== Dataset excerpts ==
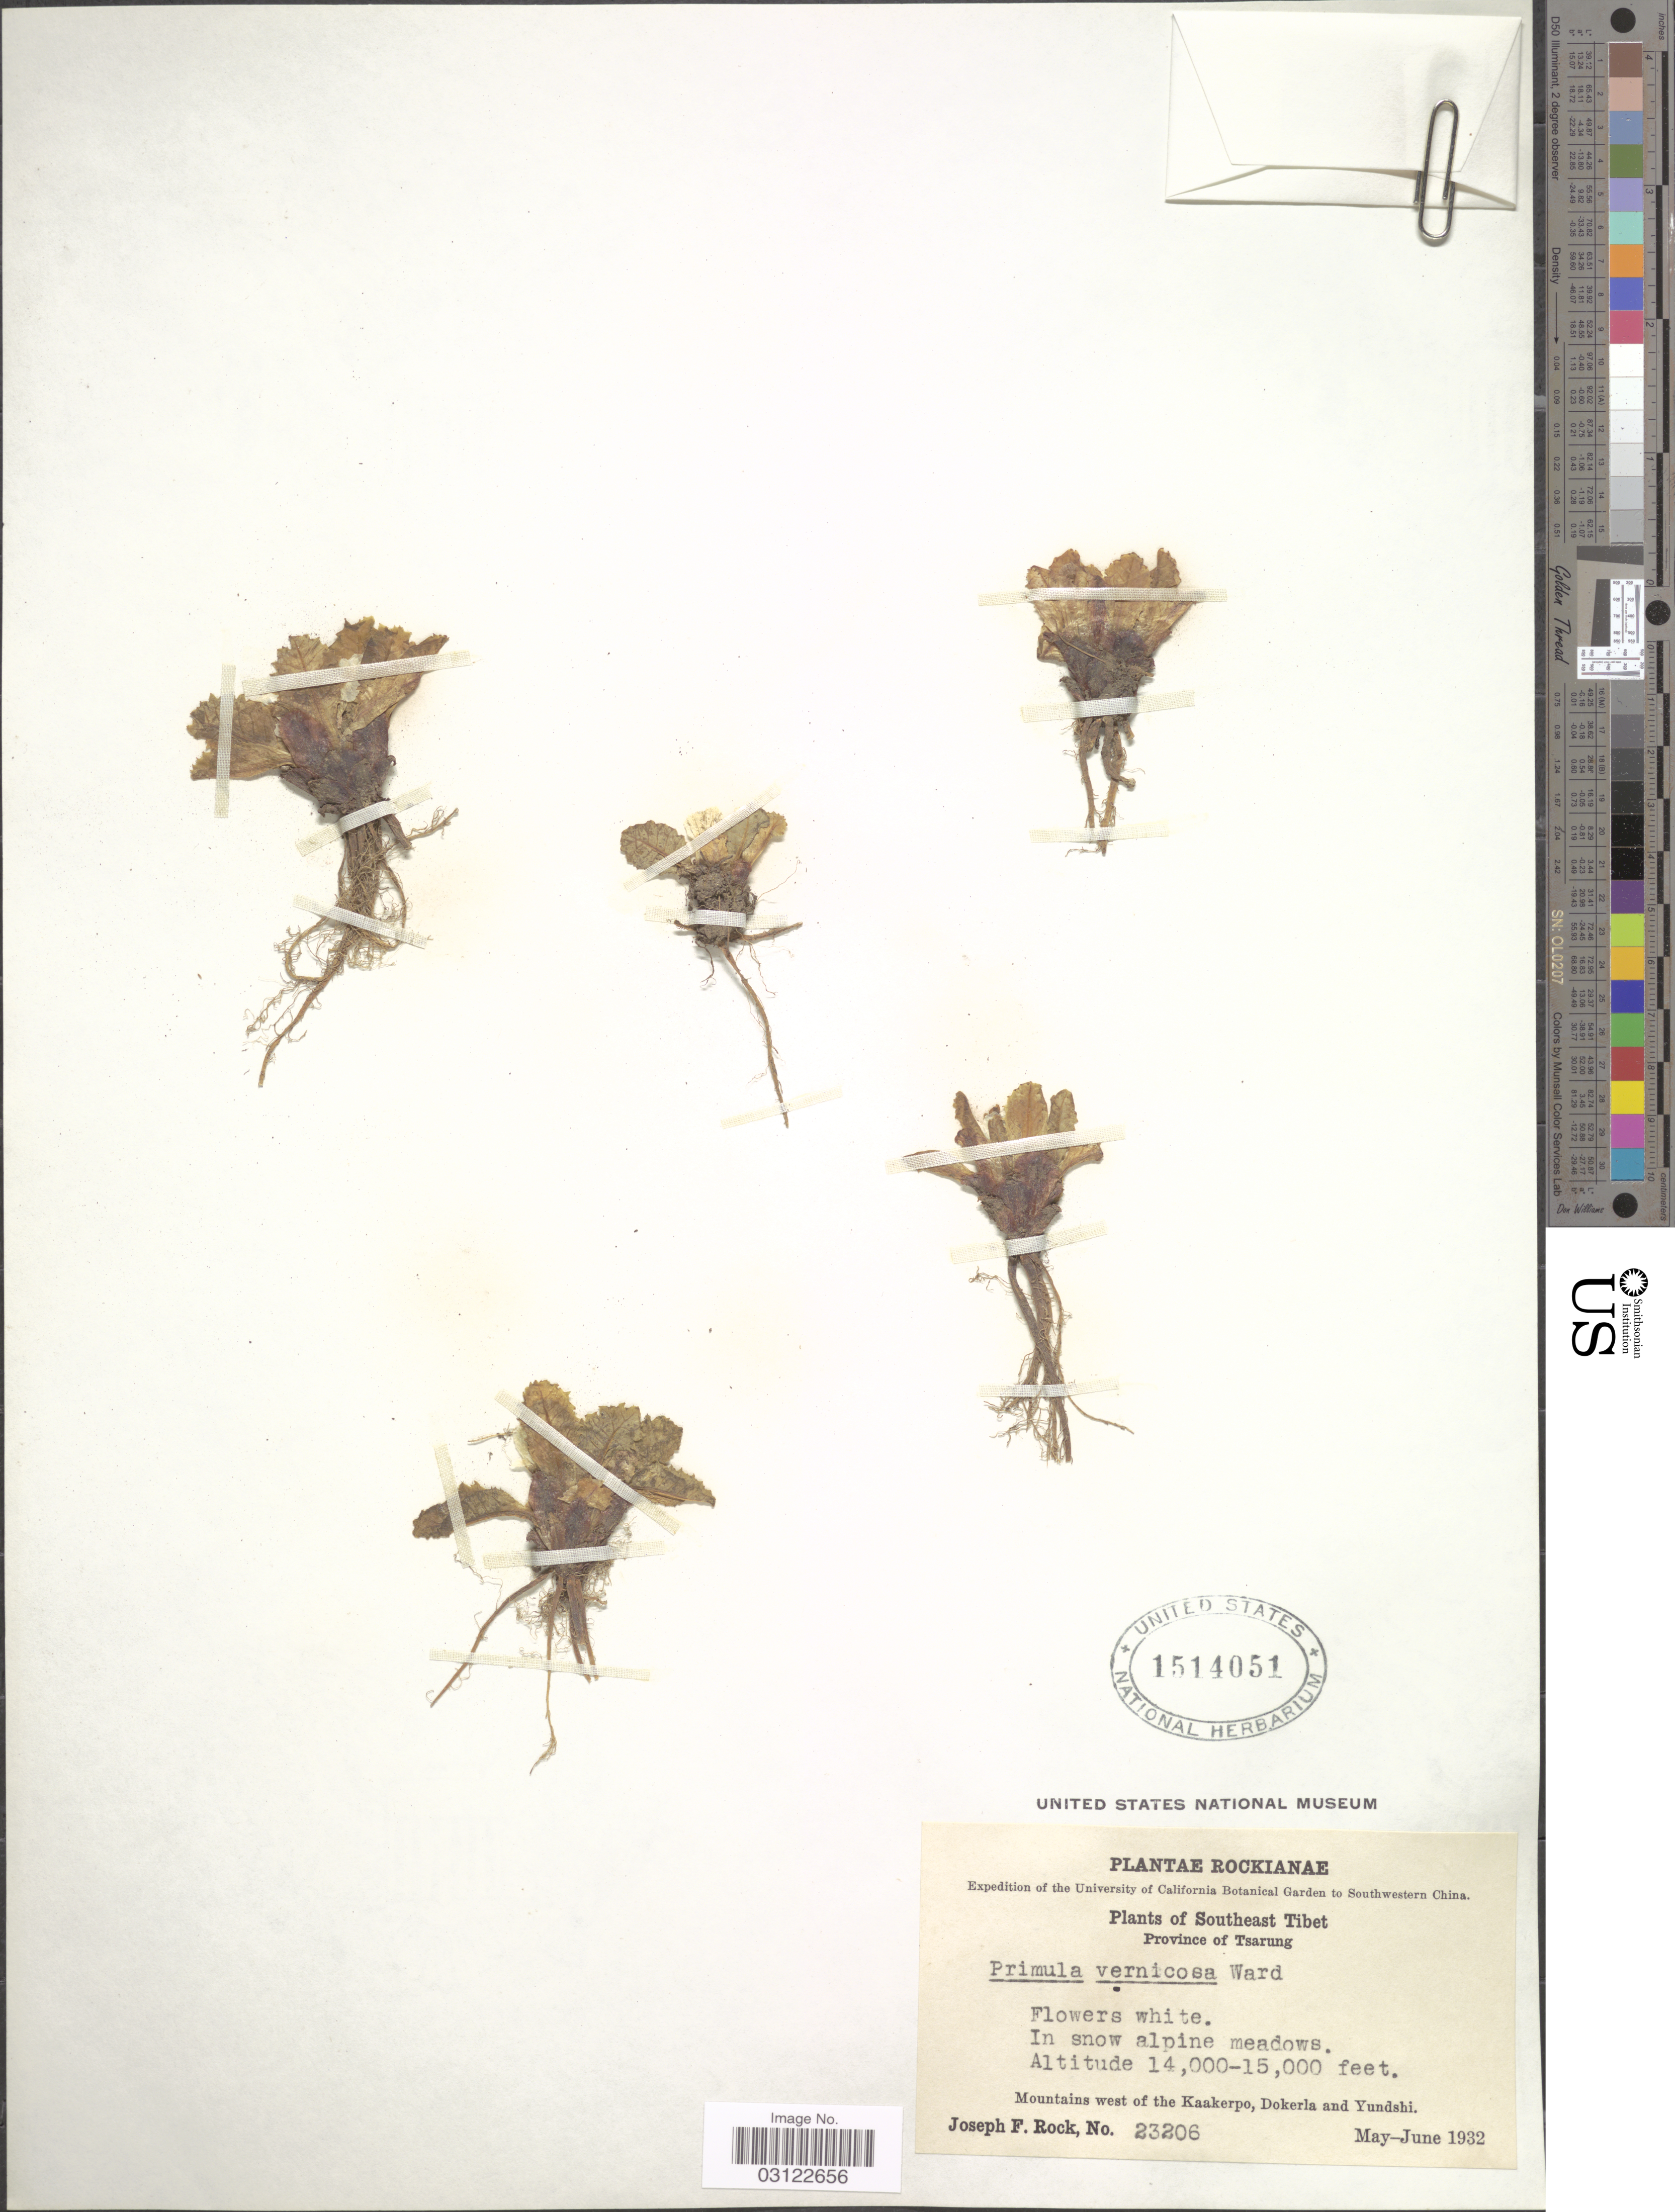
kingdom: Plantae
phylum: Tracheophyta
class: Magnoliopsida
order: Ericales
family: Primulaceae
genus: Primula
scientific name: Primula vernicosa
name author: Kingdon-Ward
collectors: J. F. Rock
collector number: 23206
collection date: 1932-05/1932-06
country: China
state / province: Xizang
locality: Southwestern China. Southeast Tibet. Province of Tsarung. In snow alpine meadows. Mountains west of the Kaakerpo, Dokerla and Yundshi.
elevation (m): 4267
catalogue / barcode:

== Your objective ==
Return all of the lines above word for word, leaving out the pictures.

== Answer in full ==
kingdom: Plantae
phylum: Tracheophyta
class: Magnoliopsida
order: Ericales
family: Primulaceae
genus: Primula
scientific name: Primula vernicosa
name author: Kingdon-Ward
collectors: J. F. Rock
collector number: 23206
collection date: 1932-05/1932-06
country: China
state / province: Xizang
locality: Southwestern China. Southeast Tibet. Province of Tsarung. In snow alpine meadows. Mountains west of the Kaakerpo, Dokerla and Yundshi.
elevation (m): 4267
catalogue / barcode:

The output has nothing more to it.